An important new therapeutic for C. difficile infection based on discoveries at UMass Medical School will be submitted for regulatory approval based on the results of clinical studies conducted by the globalpharmaceutical company Merck.

Merck said treatment with the combination of bezlotoxumab and actoxumab did not offer added efficacy over bezlotoxumab alone. MODIFY I was conducted in 19 countries and participated by more than 1,300 patients with a median age of 65. The research discovered that the an infection recurred in about 25 p.c of sufferers handled with antibiotics and a placebo. Recurrence will occur in about one in four C. difficile patients after the initial episode, and 40 percent of these patients will experience further problems.

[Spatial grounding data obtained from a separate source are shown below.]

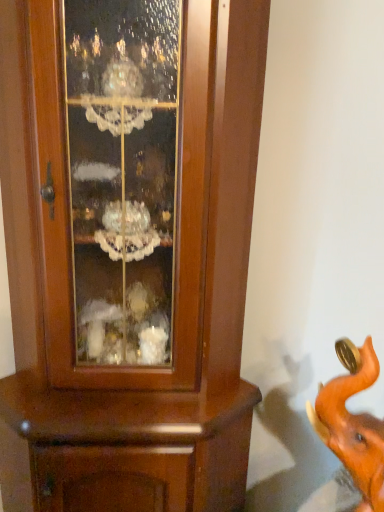
Question: Does orange matte elephant at lower right have a smaller size compared to brown wooden cupboard at center?

Choices:
 (A) no
 (B) yes

Answer: (B)

Question: Is the position of orange matte elephant at lower right less distant than that of brown wooden cupboard at center?

Choices:
 (A) yes
 (B) no

Answer: (A)

Question: Is orange matte elephant at lower right wider than brown wooden cupboard at center?

Choices:
 (A) yes
 (B) no

Answer: (B)

Question: Is orange matte elephant at lower right turned away from brown wooden cupboard at center?

Choices:
 (A) no
 (B) yes

Answer: (A)

Question: Does orange matte elephant at lower right have a lesser width compared to brown wooden cupboard at center?

Choices:
 (A) no
 (B) yes

Answer: (B)

Question: From a real-world perspective, is orange matte elephant at lower right located higher than brown wooden cupboard at center?

Choices:
 (A) no
 (B) yes

Answer: (B)

Question: Does brown wooden cupboard at center have a greater height compared to orange matte elephant at lower right?

Choices:
 (A) yes
 (B) no

Answer: (A)

Question: Can you confirm if brown wooden cupboard at center is positioned to the right of orange matte elephant at lower right?

Choices:
 (A) no
 (B) yes

Answer: (A)

Question: Is brown wooden cupboard at center turned away from orange matte elephant at lower right?

Choices:
 (A) yes
 (B) no

Answer: (B)

Question: Is brown wooden cupboard at center not near orange matte elephant at lower right?

Choices:
 (A) yes
 (B) no

Answer: (B)

Question: From a real-world perspective, is brown wooden cupboard at center below orange matte elephant at lower right?

Choices:
 (A) no
 (B) yes

Answer: (B)

Question: Can you confirm if brown wooden cupboard at center is bigger than orange matte elephant at lower right?

Choices:
 (A) no
 (B) yes

Answer: (B)

Question: From a real-world perspective, is brown wooden cupboard at center physically located above or below orange matte elephant at lower right?

Choices:
 (A) below
 (B) above

Answer: (A)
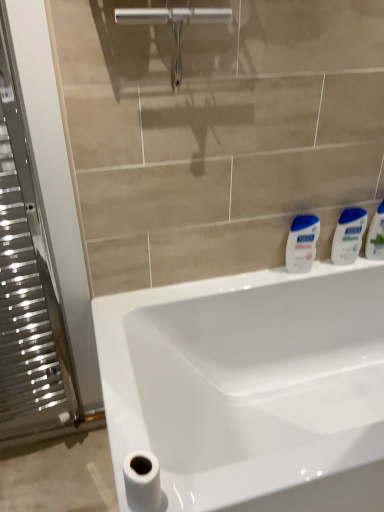
Question: From a real-world perspective, does white glossy lotion at right, the second toiletry in the right-to-left sequence, stand above white matte toilet paper at lower left?

Choices:
 (A) yes
 (B) no

Answer: (A)

Question: From the image's perspective, is white glossy lotion at right, arranged as the first toiletry when viewed from the left, on white matte toilet paper at lower left?

Choices:
 (A) no
 (B) yes

Answer: (B)

Question: Is white glossy lotion at right, the second toiletry in the right-to-left sequence, oriented towards white matte toilet paper at lower left?

Choices:
 (A) yes
 (B) no

Answer: (B)

Question: Is white glossy lotion at right, arranged as the first toiletry when viewed from the left, surrounding white matte toilet paper at lower left?

Choices:
 (A) yes
 (B) no

Answer: (B)

Question: Considering the relative sizes of white glossy lotion at right, the second toiletry in the right-to-left sequence, and white matte toilet paper at lower left in the image provided, is white glossy lotion at right, the second toiletry in the right-to-left sequence, shorter than white matte toilet paper at lower left?

Choices:
 (A) yes
 (B) no

Answer: (B)

Question: From their relative heights in the image, would you say silver metallic tap at upper center is taller or shorter than white glossy lotion at right, which is counted as the second toiletry, starting from the left?

Choices:
 (A) short
 (B) tall

Answer: (A)

Question: From the image's perspective, is silver metallic tap at upper center positioned above or below white glossy lotion at right, the 1th toiletry in the right-to-left sequence?

Choices:
 (A) below
 (B) above

Answer: (B)

Question: Considering the positions of silver metallic tap at upper center and white glossy lotion at right, which is counted as the second toiletry, starting from the left, in the image, is silver metallic tap at upper center wider or thinner than white glossy lotion at right, which is counted as the second toiletry, starting from the left,?

Choices:
 (A) wide
 (B) thin

Answer: (B)

Question: In terms of size, does silver metallic tap at upper center appear bigger or smaller than white glossy lotion at right, which is counted as the second toiletry, starting from the left?

Choices:
 (A) big
 (B) small

Answer: (A)

Question: Considering the positions of point (137, 499) and point (345, 234), is point (137, 499) closer or farther from the camera than point (345, 234)?

Choices:
 (A) closer
 (B) farther

Answer: (A)

Question: Relative to white glossy lotion at right, the second toiletry in the right-to-left sequence, is white matte toilet paper at lower left in front or behind?

Choices:
 (A) behind
 (B) front

Answer: (B)

Question: Is white matte toilet paper at lower left bigger or smaller than white glossy lotion at right, arranged as the first toiletry when viewed from the left?

Choices:
 (A) big
 (B) small

Answer: (B)

Question: Do you think white matte toilet paper at lower left is within white glossy lotion at right, arranged as the first toiletry when viewed from the left, or outside of it?

Choices:
 (A) inside
 (B) outside

Answer: (B)

Question: Is white matte toilet paper at lower left taller or shorter than silver metallic radiator at left?

Choices:
 (A) short
 (B) tall

Answer: (A)

Question: Is point (134, 495) closer or farther from the camera than point (6, 79)?

Choices:
 (A) farther
 (B) closer

Answer: (B)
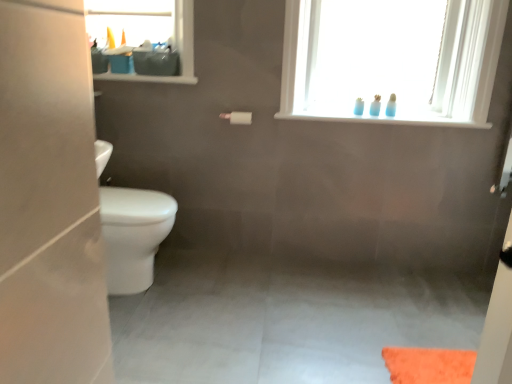
Question: Considering the relative sizes of translucent plastic bottles at upper center, which is the 3th toiletry in right-to-left order, and transparent glass bottles at upper center in the image provided, is translucent plastic bottles at upper center, which is the 3th toiletry in right-to-left order, wider than transparent glass bottles at upper center?

Choices:
 (A) no
 (B) yes

Answer: (A)

Question: From a real-world perspective, does translucent plastic bottles at upper center, which is the 3th toiletry in right-to-left order, stand above transparent glass bottles at upper center?

Choices:
 (A) no
 (B) yes

Answer: (A)

Question: Are translucent plastic bottles at upper center, which is the 3th toiletry in right-to-left order, and transparent glass bottles at upper center located far from each other?

Choices:
 (A) no
 (B) yes

Answer: (A)

Question: Can you confirm if translucent plastic bottles at upper center, arranged as the first toiletry when viewed from the left, is smaller than transparent glass bottles at upper center?

Choices:
 (A) yes
 (B) no

Answer: (A)

Question: Is translucent plastic bottles at upper center, arranged as the first toiletry when viewed from the left, aimed at transparent glass bottles at upper center?

Choices:
 (A) yes
 (B) no

Answer: (A)

Question: In terms of height, does blue translucent toothbrushes at upper right, which is the 3th toiletry in left-to-right order, look taller or shorter compared to white matte toilet paper at center?

Choices:
 (A) short
 (B) tall

Answer: (B)

Question: From the image's perspective, relative to white matte toilet paper at center, is blue translucent toothbrushes at upper right, which is the 3th toiletry in left-to-right order, above or below?

Choices:
 (A) below
 (B) above

Answer: (B)

Question: Visually, is blue translucent toothbrushes at upper right, arranged as the 1th toiletry when viewed from the right, positioned to the left or to the right of white matte toilet paper at center?

Choices:
 (A) left
 (B) right

Answer: (B)

Question: Does point (389, 102) appear closer or farther from the camera than point (229, 115)?

Choices:
 (A) closer
 (B) farther

Answer: (A)

Question: From a real-world perspective, is blue translucent toothbrushes at upper right, which is the 3th toiletry in left-to-right order, above or below blue plastic toothbrushes at upper right, the 2th toiletry in the left-to-right sequence?

Choices:
 (A) below
 (B) above

Answer: (B)

Question: Considering the relative positions of blue translucent toothbrushes at upper right, which is the 3th toiletry in left-to-right order, and blue plastic toothbrushes at upper right, the second toiletry from the right, in the image provided, is blue translucent toothbrushes at upper right, which is the 3th toiletry in left-to-right order, to the left or to the right of blue plastic toothbrushes at upper right, the second toiletry from the right,?

Choices:
 (A) right
 (B) left

Answer: (A)

Question: In the image, is blue translucent toothbrushes at upper right, arranged as the 1th toiletry when viewed from the right, positioned in front of or behind blue plastic toothbrushes at upper right, the 2th toiletry in the left-to-right sequence?

Choices:
 (A) front
 (B) behind

Answer: (A)

Question: Based on their sizes in the image, would you say blue translucent toothbrushes at upper right, which is the 3th toiletry in left-to-right order, is bigger or smaller than blue plastic toothbrushes at upper right, the 2th toiletry in the left-to-right sequence?

Choices:
 (A) small
 (B) big

Answer: (B)

Question: Is white matte toilet paper at center to the left or to the right of translucent plastic bottles at upper center, arranged as the first toiletry when viewed from the left, in the image?

Choices:
 (A) right
 (B) left

Answer: (B)

Question: Is white matte toilet paper at center taller or shorter than translucent plastic bottles at upper center, arranged as the first toiletry when viewed from the left?

Choices:
 (A) tall
 (B) short

Answer: (B)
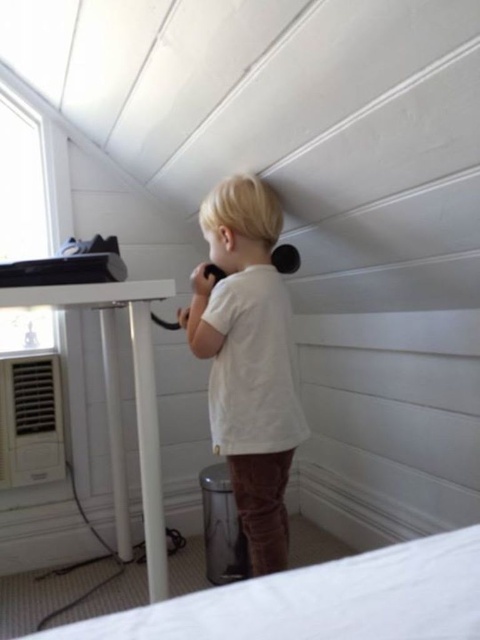
Does point (269, 321) come behind point (396, 630)?

Yes, it is behind point (396, 630).

Is point (283, 481) closer to viewer compared to point (476, 624)?

No, (283, 481) is further to viewer.

Find the location of a particular element. This screenshot has height=640, width=480. white cotton shirt at center is located at coordinates click(248, 358).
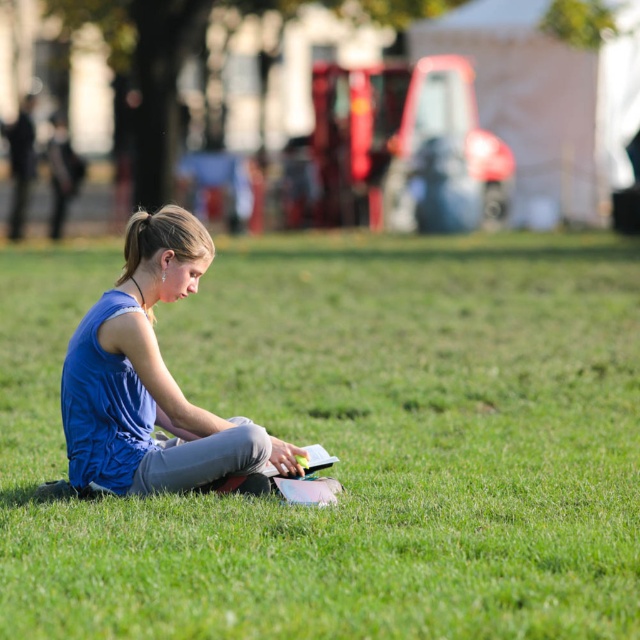
Question: Which object appears closest to the camera in this image?

Choices:
 (A) blue fabric girl at center
 (B) green grassy at center

Answer: (B)

Question: Does green grassy at center have a greater width compared to blue fabric girl at center?

Choices:
 (A) yes
 (B) no

Answer: (A)

Question: Which of the following is the closest to the observer?

Choices:
 (A) (483, 588)
 (B) (177, 465)

Answer: (A)

Question: Is green grassy at center to the left of blue fabric girl at center from the viewer's perspective?

Choices:
 (A) yes
 (B) no

Answer: (A)

Question: Which point is closer to the camera?

Choices:
 (A) green grassy at center
 (B) blue fabric girl at center

Answer: (A)

Question: Does green grassy at center come behind blue fabric girl at center?

Choices:
 (A) no
 (B) yes

Answer: (A)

During the investigation, a single infusion of bezlotoxumab cut down the recurrence of C. difficile infection in a month's time, from 25 percent to 15 percent.

Results from the studies were presented for the first time at the Interscience Conference of Antimicrobial Agents and Chemotherapy (ICAAC) and globalCongress of Chemotherapy and Infection (ICC) joint meeting in San Diego. There's no benefit in taking actoxumab, even if it's combined with bezlotoxumab, and that during the period of the study, the actoxumab arm was stopped for safety and efficacy reasons.

Side effects, which include nausea, urinary tract infections and diarrhea, occurred at rates that were similar for patients in both the treatment and the placebo arms of each trial. Actoxumab alone provided no benefit in the prevention of C. difficile recurrence compared with placebo.

The double-blind studies were labeled as MODIFY I and MODIFY II. These subpopulation analyses were prespecified in study protocols.

Therefore, bezlotoxumab alone was selected for the marketing authorization application.

Incidences of C. difficile have risen dramatically over the past few 20 years, and is believed to have caused almosthalf a million infections in the U.S.in 2011. People with compromised immune systems particularly those with underlying disease are at risk of developing the infection. Dr. Dale Gerding, another Merck investigator involved in the trials, explained that C. difficile infectious have the bad habit of recurring.

 

Bezlotoxumab is not an antibiotic, it is a selective monoclonal antibody created to neutralize C. difficile toxin B, which can injure the gut wall and cause inflammation, leading to common symptoms of C. difficile enteritis.